### EXERCISE DESCRIPTION
Render every line of the entries below as a JSON list of strings, one string per line, leaving out blank lines and the pictures.

══ INFORMATION PROVIDED

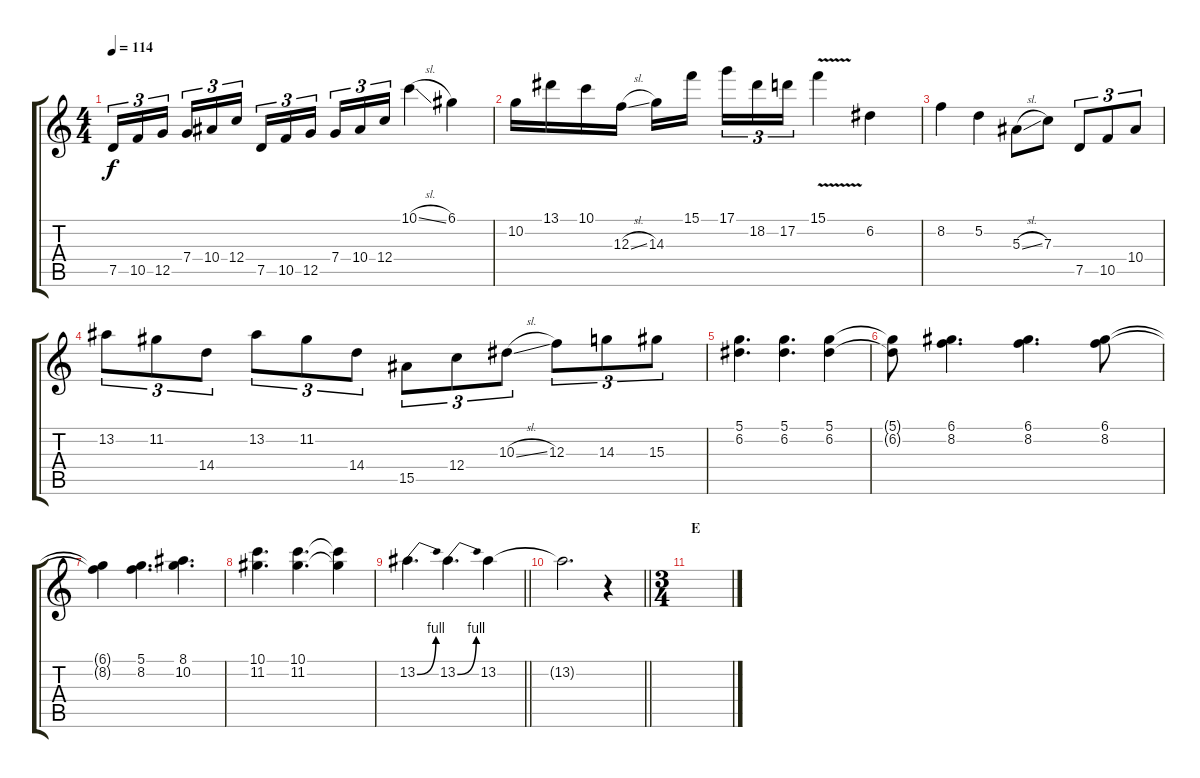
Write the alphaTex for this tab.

\track "" {instrument distortionguitar}
\staff {score tabs}
\tuning (D4 A3 F3 C3 G2 C2) {hide}
\ts (4 4)
\tempo 114
\clef g2
\ks c
7.5.16{tu (3 2) dy f} 10.5.16{tu (3 2)} 12.5.16{tu (3 2) beam splitsecondary} 7.4.16{tu (3 2)} 10.4.16{tu (3 2)} 12.4.16{tu (3 2)} 7.5.16{tu (3 2)} 10.5.16{tu (3 2)} 12.5.16{tu (3 2) beam splitsecondary} 7.4.16{tu (3 2)} 10.4.16{tu (3 2)} 12.4.16{tu (3 2)} 10.1{sl}.4 6.1.4 |
10.2.16 13.1.16 10.1.16 12.3{sl}.16 14.3.16 15.1.16{beam splitsecondary} 17.1.16{tu (3 2)} 18.2.16{tu (3 2)} 17.2.16{tu (3 2)} 15.1{v}.4 6.2.4 |
8.2.4 5.2.4 5.3{sl}.8 7.3.8 7.5.8{tu (3 2)} 10.5.8{tu (3 2)} 10.4.8{tu (3 2)} |
13.2.8{tu (3 2)} 11.2.8{tu (3 2)} 14.4.8{tu (3 2)} 13.2.8{tu (3 2)} 11.2.8{tu (3 2)} 14.4.8{tu (3 2)} 15.5.8{tu (3 2)} 12.4.8{tu (3 2)} 10.3{sl}.8{tu (3 2)} 12.3.8{tu (3 2)} 14.3.8{tu (3 2)} 15.3.8{tu (3 2)} |
(5.1 6.2).4{d} (5.1 6.2).4{d} (5.1 6.2).4 |
(5.1{t} 6.2{t}).8 (6.1 8.2).4{d} (6.1 8.2).4{d} (6.1 8.2).8 |
(6.1{t} 8.2{t}).4 (5.1 8.2).4{d} (8.1 10.2).4{d} |
(10.1 11.2).4{d} (10.1 11.2).4{d} (10.1{t} 11.2{t}).4 |
\barLineRight lightlight
13.2{be (bend 0 0 60 4)}.4{d} 13.2{be (bend 0 0 60 4)}.4{d} 13.2.4 |
\barLineRight lightlight
13.2{t}.2{d} r.4 |
\ts (3 4)
\section ("" "E")
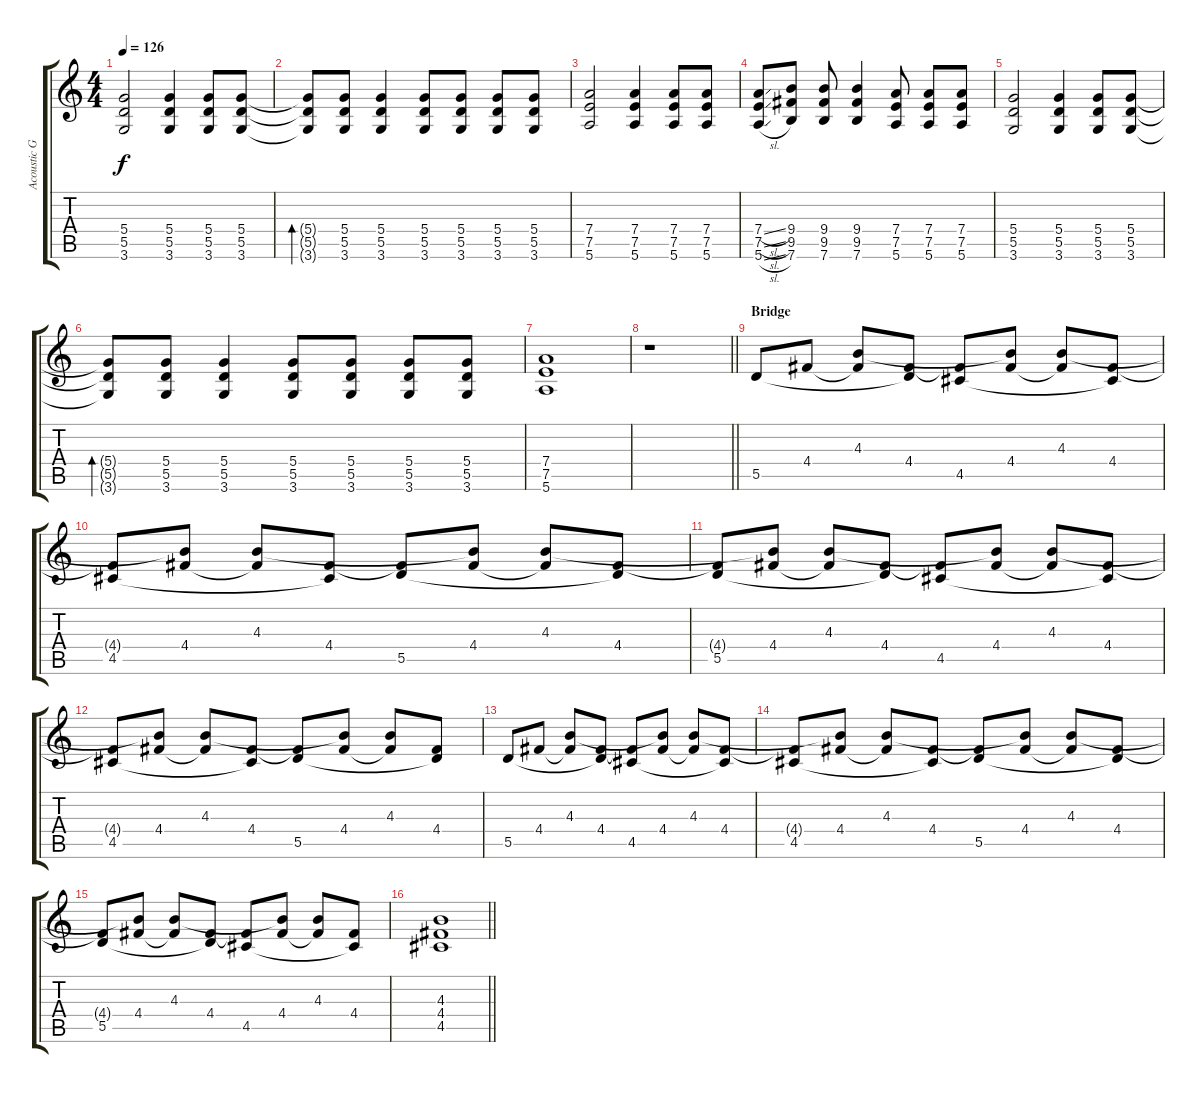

════

### OUTPUT
[
  "Write the alphaTex for this tab.",
  "\\track \"\" {instrument distortionguitar}",
  "\\staff {score tabs}",
  "\\tuning (D4 A3 F3 C3 G2 C2) {hide}",
  "\\ts (4 4)",
  "\\tempo 114",
  "\\clef g2",
  "\\ks c",
  "7.5.16{tu (3 2) dy f} 10.5.16{tu (3 2)} 12.5.16{tu (3 2) beam splitsecondary} 7.4.16{tu (3 2)} 10.4.16{tu (3 2)} 12.4.16{tu (3 2)} 7.5.16{tu (3 2)} 10.5.16{tu (3 2)} 12.5.16{tu (3 2) beam splitsecondary} 7.4.16{tu (3 2)} 10.4.16{tu (3 2)} 12.4.16{tu (3 2)} 10.1{sl}.4 6.1.4 |",
  "10.2.16 13.1.16 10.1.16 12.3{sl}.16 14.3.16 15.1.16{beam splitsecondary} 17.1.16{tu (3 2)} 18.2.16{tu (3 2)} 17.2.16{tu (3 2)} 15.1{v}.4 6.2.4 |",
  "8.2.4 5.2.4 5.3{sl}.8 7.3.8 7.5.8{tu (3 2)} 10.5.8{tu (3 2)} 10.4.8{tu (3 2)} |",
  "13.2.8{tu (3 2)} 11.2.8{tu (3 2)} 14.4.8{tu (3 2)} 13.2.8{tu (3 2)} 11.2.8{tu (3 2)} 14.4.8{tu (3 2)} 15.5.8{tu (3 2)} 12.4.8{tu (3 2)} 10.3{sl}.8{tu (3 2)} 12.3.8{tu (3 2)} 14.3.8{tu (3 2)} 15.3.8{tu (3 2)} |",
  "(5.1 6.2).4{d} (5.1 6.2).4{d} (5.1 6.2).4 |",
  "(5.1{t} 6.2{t}).8 (6.1 8.2).4{d} (6.1 8.2).4{d} (6.1 8.2).8 |",
  "(6.1{t} 8.2{t}).4 (5.1 8.2).4{d} (8.1 10.2).4{d} |",
  "(10.1 11.2).4{d} (10.1 11.2).4{d} (10.1{t} 11.2{t}).4 |",
  "\\barLineRight lightlight",
  "13.2{be (bend 0 0 60 4)}.4{d} 13.2{be (bend 0 0 60 4)}.4{d} 13.2.4 |",
  "\\barLineRight lightlight",
  "13.2{t}.2{d} r.4 |",
  "\\ts (3 4)",
  "\\section (\"\" \"E\")"
]